As far as the aquatic planting, it’s not something that we’ve done as much. But my hope is to work with that and work with a few other partners who have been on the forefront for that in the next couple of years.
Miller: The funding for this project, I understand, runs out after this year. In fact, you were able to eke out, stretch out over four years project funding, I think was supposed to initially be three years. But what about next year?

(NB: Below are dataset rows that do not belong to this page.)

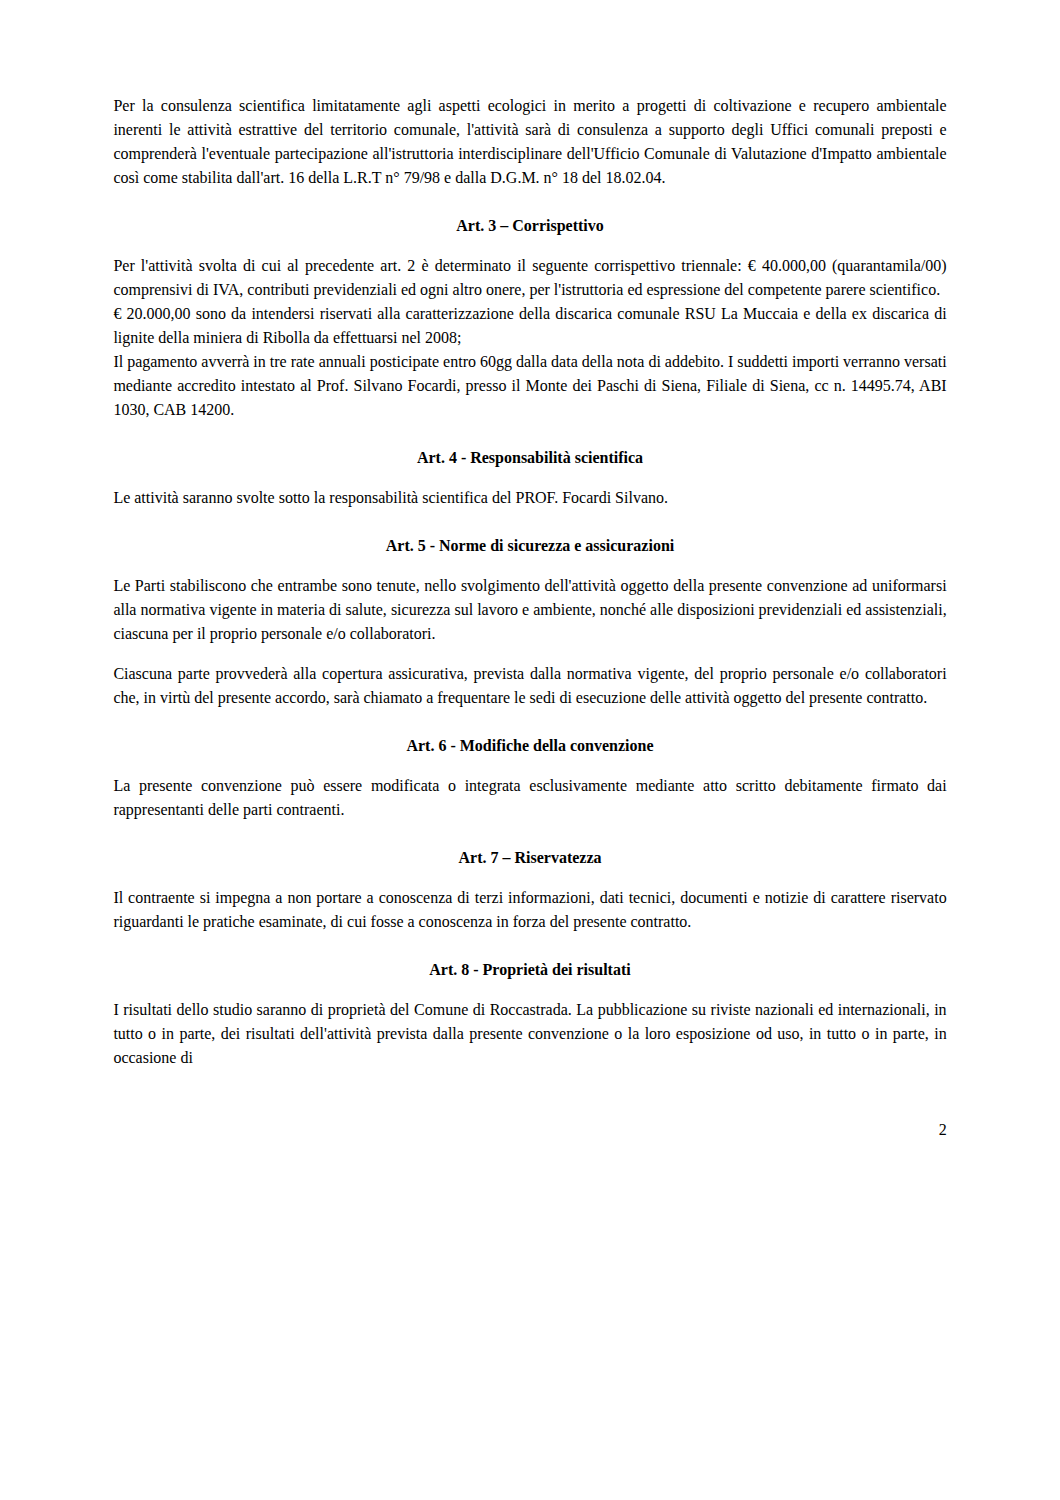Per la consulenza scientifica limitatamente agli aspetti ecologici in merito a progetti di coltivazione e recupero ambientale inerenti le attività estrattive del territorio comunale, l'attività sarà di consulenza a supporto degli Uffici comunali preposti e comprenderà l'eventuale partecipazione all'istruttoria interdisciplinare dell'Ufficio Comunale di Valutazione d'Impatto ambientale così come stabilita dall'art. 16 della L.R.T n° 79/98 e dalla D.G.M. n° 18 del 18.02.04.
Art. 3 – Corrispettivo
Per l'attività svolta di cui al precedente art. 2 è determinato il seguente corrispettivo triennale: € 40.000,00 (quarantamila/00) comprensivi di IVA, contributi previdenziali ed ogni altro onere, per l'istruttoria ed espressione del competente parere scientifico.
€ 20.000,00 sono da intendersi riservati alla caratterizzazione della discarica comunale RSU La Muccaia e della ex discarica di lignite della miniera di Ribolla da effettuarsi nel 2008;
Il pagamento avverrà in tre rate annuali posticipate entro 60gg dalla data della nota di addebito. I suddetti importi verranno versati mediante accredito intestato al Prof. Silvano Focardi, presso il Monte dei Paschi di Siena, Filiale di Siena, cc n. 14495.74, ABI 1030, CAB 14200.
Art. 4 - Responsabilità scientifica
Le attività saranno svolte sotto la responsabilità scientifica del PROF. Focardi Silvano.
Art. 5 - Norme di sicurezza e assicurazioni
Le Parti stabiliscono che entrambe sono tenute, nello svolgimento dell'attività oggetto della presente convenzione ad uniformarsi alla normativa vigente in materia di salute, sicurezza sul lavoro e ambiente, nonché alle disposizioni previdenziali ed assistenziali, ciascuna per il proprio personale e/o collaboratori.
Ciascuna parte provvederà alla copertura assicurativa, prevista dalla normativa vigente, del proprio personale e/o collaboratori che, in virtù del presente accordo, sarà chiamato a frequentare le sedi di esecuzione delle attività oggetto del presente contratto.
Art. 6 - Modifiche della convenzione
La presente convenzione può essere modificata o integrata esclusivamente mediante atto scritto debitamente firmato dai rappresentanti delle parti contraenti.
Art. 7 – Riservatezza
Il contraente si impegna a non portare a conoscenza di terzi informazioni, dati tecnici, documenti e notizie di carattere riservato riguardanti le pratiche esaminate, di cui fosse a conoscenza in forza del presente contratto.
Art. 8 - Proprietà dei risultati
I risultati dello studio saranno di proprietà del Comune di Roccastrada. La pubblicazione su riviste nazionali ed internazionali, in tutto o in parte, dei risultati dell'attività prevista dalla presente convenzione o la loro esposizione od uso, in tutto o in parte, in occasione di
2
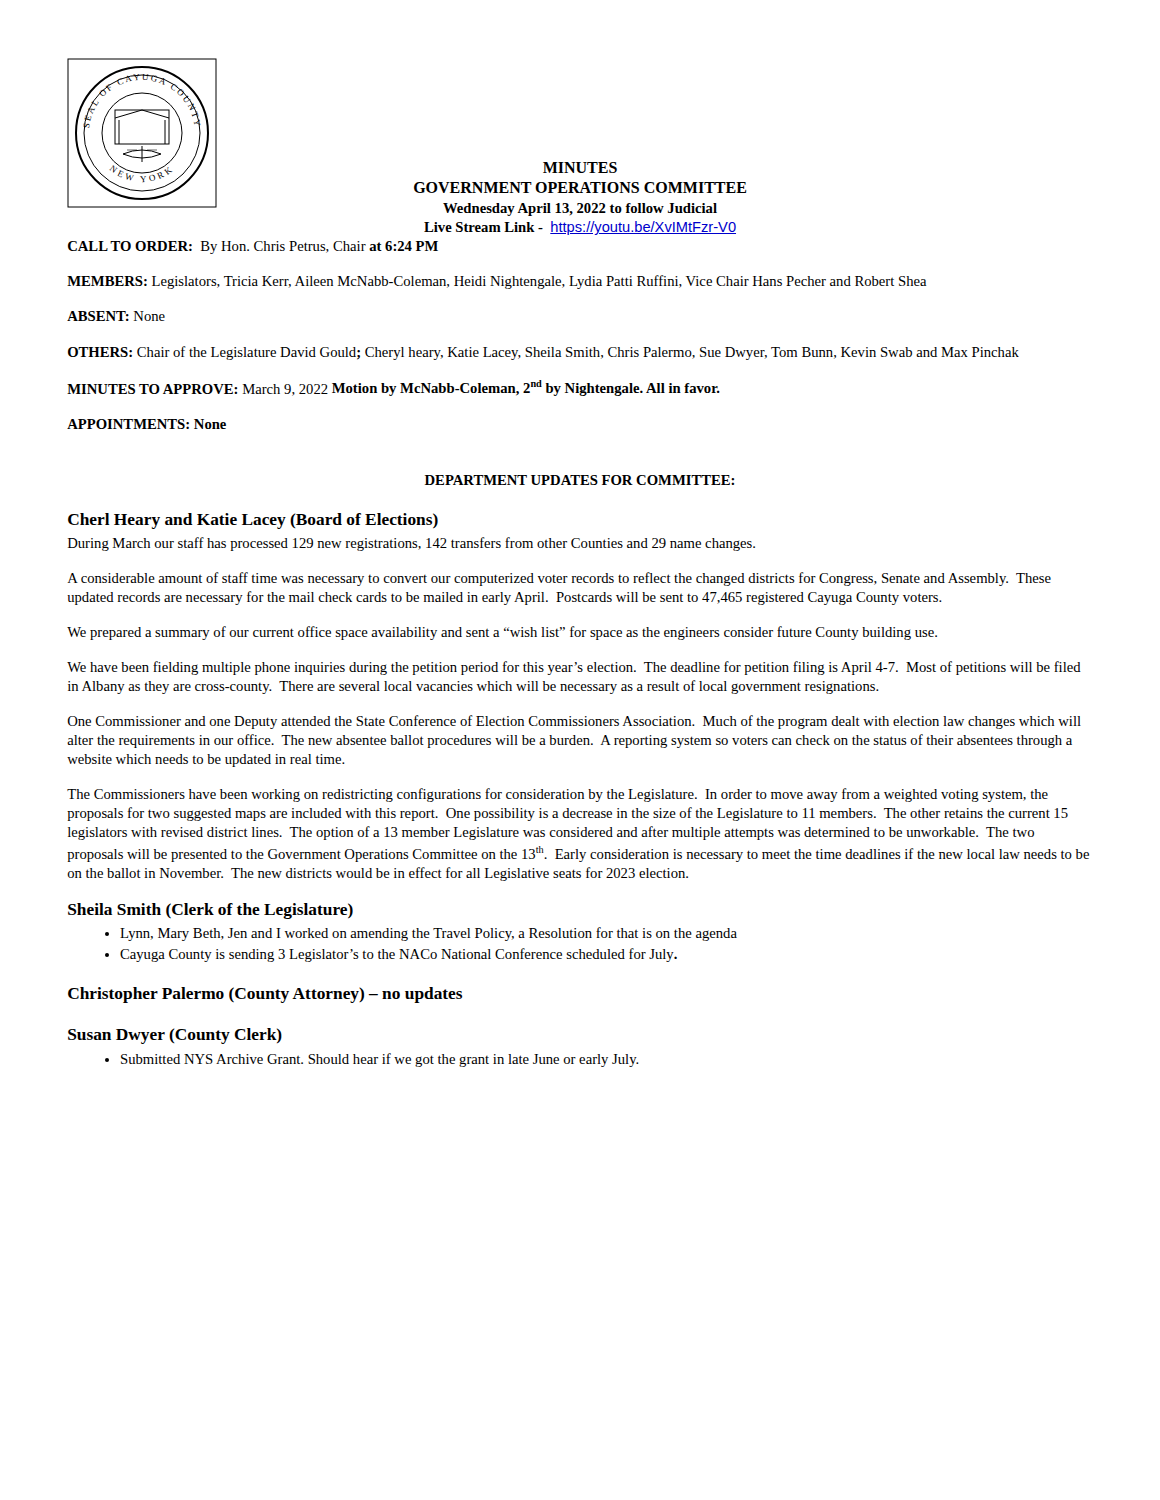SEAL OF CAYUGA COUNTY NEW YORK
MINUTES
GOVERNMENT OPERATIONS COMMITTEE
Wednesday April 13, 2022 to follow Judicial
Live Stream Link - https://youtu.be/XvIMtFzr-V0
CALL TO ORDER: By Hon. Chris Petrus, Chair at 6:24 PM
MEMBERS: Legislators, Tricia Kerr, Aileen McNabb-Coleman, Heidi Nightengale, Lydia Patti Ruffini, Vice Chair Hans Pecher and Robert Shea
ABSENT: None
OTHERS: Chair of the Legislature David Gould; Cheryl heary, Katie Lacey, Sheila Smith, Chris Palermo, Sue Dwyer, Tom Bunn, Kevin Swab and Max Pinchak
MINUTES TO APPROVE: March 9, 2022 Motion by McNabb-Coleman, 2nd by Nightengale. All in favor.
APPOINTMENTS: None
DEPARTMENT UPDATES FOR COMMITTEE:
Cherl Heary and Katie Lacey (Board of Elections)
During March our staff has processed 129 new registrations, 142 transfers from other Counties and 29 name changes.
A considerable amount of staff time was necessary to convert our computerized voter records to reflect the changed districts for Congress, Senate and Assembly. These updated records are necessary for the mail check cards to be mailed in early April. Postcards will be sent to 47,465 registered Cayuga County voters.
We prepared a summary of our current office space availability and sent a “wish list” for space as the engineers consider future County building use.
We have been fielding multiple phone inquiries during the petition period for this year’s election. The deadline for petition filing is April 4-7. Most of petitions will be filed in Albany as they are cross-county. There are several local vacancies which will be necessary as a result of local government resignations.
One Commissioner and one Deputy attended the State Conference of Election Commissioners Association. Much of the program dealt with election law changes which will alter the requirements in our office. The new absentee ballot procedures will be a burden. A reporting system so voters can check on the status of their absentees through a website which needs to be updated in real time.
The Commissioners have been working on redistricting configurations for consideration by the Legislature. In order to move away from a weighted voting system, the proposals for two suggested maps are included with this report. One possibility is a decrease in the size of the Legislature to 11 members. The other retains the current 15 legislators with revised district lines. The option of a 13 member Legislature was considered and after multiple attempts was determined to be unworkable. The two proposals will be presented to the Government Operations Committee on the 13th. Early consideration is necessary to meet the time deadlines if the new local law needs to be on the ballot in November. The new districts would be in effect for all Legislative seats for 2023 election.
Sheila Smith (Clerk of the Legislature)
Lynn, Mary Beth, Jen and I worked on amending the Travel Policy, a Resolution for that is on the agenda
Cayuga County is sending 3 Legislator’s to the NACo National Conference scheduled for July.
Christopher Palermo (County Attorney) – no updates
Susan Dwyer (County Clerk)
Submitted NYS Archive Grant. Should hear if we got the grant in late June or early July.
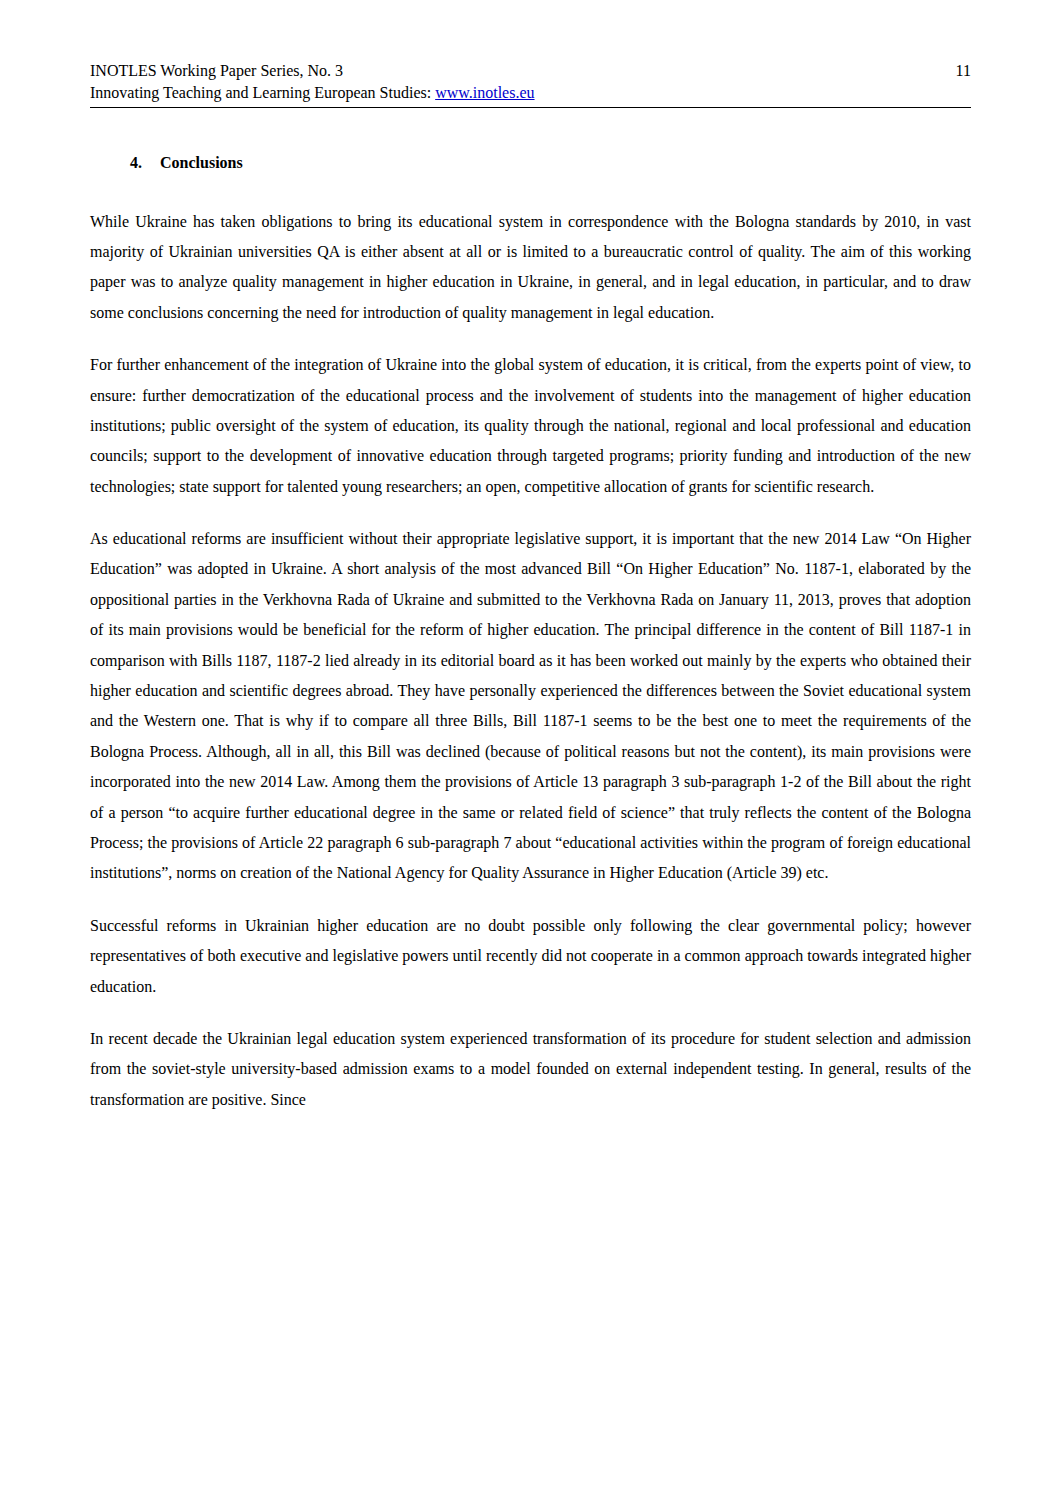INOTLES Working Paper Series, No. 3
Innovating Teaching and Learning European Studies: www.inotles.eu
11
4. Conclusions
While Ukraine has taken obligations to bring its educational system in correspondence with the Bologna standards by 2010, in vast majority of Ukrainian universities QA is either absent at all or is limited to a bureaucratic control of quality. The aim of this working paper was to analyze quality management in higher education in Ukraine, in general, and in legal education, in particular, and to draw some conclusions concerning the need for introduction of quality management in legal education.
For further enhancement of the integration of Ukraine into the global system of education, it is critical, from the experts point of view, to ensure: further democratization of the educational process and the involvement of students into the management of higher education institutions; public oversight of the system of education, its quality through the national, regional and local professional and education councils; support to the development of innovative education through targeted programs; priority funding and introduction of the new technologies; state support for talented young researchers; an open, competitive allocation of grants for scientific research.
As educational reforms are insufficient without their appropriate legislative support, it is important that the new 2014 Law “On Higher Education” was adopted in Ukraine. A short analysis of the most advanced Bill “On Higher Education” No. 1187-1, elaborated by the oppositional parties in the Verkhovna Rada of Ukraine and submitted to the Verkhovna Rada on January 11, 2013, proves that adoption of its main provisions would be beneficial for the reform of higher education. The principal difference in the content of Bill 1187-1 in comparison with Bills 1187, 1187-2 lied already in its editorial board as it has been worked out mainly by the experts who obtained their higher education and scientific degrees abroad. They have personally experienced the differences between the Soviet educational system and the Western one. That is why if to compare all three Bills, Bill 1187-1 seems to be the best one to meet the requirements of the Bologna Process. Although, all in all, this Bill was declined (because of political reasons but not the content), its main provisions were incorporated into the new 2014 Law. Among them the provisions of Article 13 paragraph 3 sub-paragraph 1-2 of the Bill about the right of a person “to acquire further educational degree in the same or related field of science” that truly reflects the content of the Bologna Process; the provisions of Article 22 paragraph 6 sub-paragraph 7 about “educational activities within the program of foreign educational institutions”, norms on creation of the National Agency for Quality Assurance in Higher Education (Article 39) etc.
Successful reforms in Ukrainian higher education are no doubt possible only following the clear governmental policy; however representatives of both executive and legislative powers until recently did not cooperate in a common approach towards integrated higher education.
In recent decade the Ukrainian legal education system experienced transformation of its procedure for student selection and admission from the soviet-style university-based admission exams to a model founded on external independent testing. In general, results of the transformation are positive. Since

Youngblood: That’s a great question. We’re super grateful that we’ve been able to kind of stretch this out for a fourth year of treatment, I don’t think we initially thought we’d be able to do that. Our main goal is, if a grant project ends, then we can kind of get into that paddle and pull, utilizing volunteers, the public to come out with us. And so then we’re not needing to do some sort of treatment or spending funds in that way, but instead we could spend a day out there, two days out there, where we’re literally paddling and pulling weeds. And so I think that’s kind of the goal. We definitely try to focus when we do plantings on plant establishment. Because these plants were just installed this last year, we really want to focus on doing some sort of kind of ring spray or plant establishment just to make sure those little native plants can outcompete any other, invasive weed that wants to grow in there so they get to that free to grow stage where then they’re able to outcompete any of that invasive plant material as well.
Miller: Vanessa Youngblood, thanks very much.
Youngblood: Yeah, thank you so much. Great to be here. Take care.
Miller: Vanessa Youngblood is the restoration manager for the Willamette Riverkeeper. She joined us to talk about the successful effort to get rid of most of the invasive water weed that had been spreading over most parts of the Willamette Slough near Salem.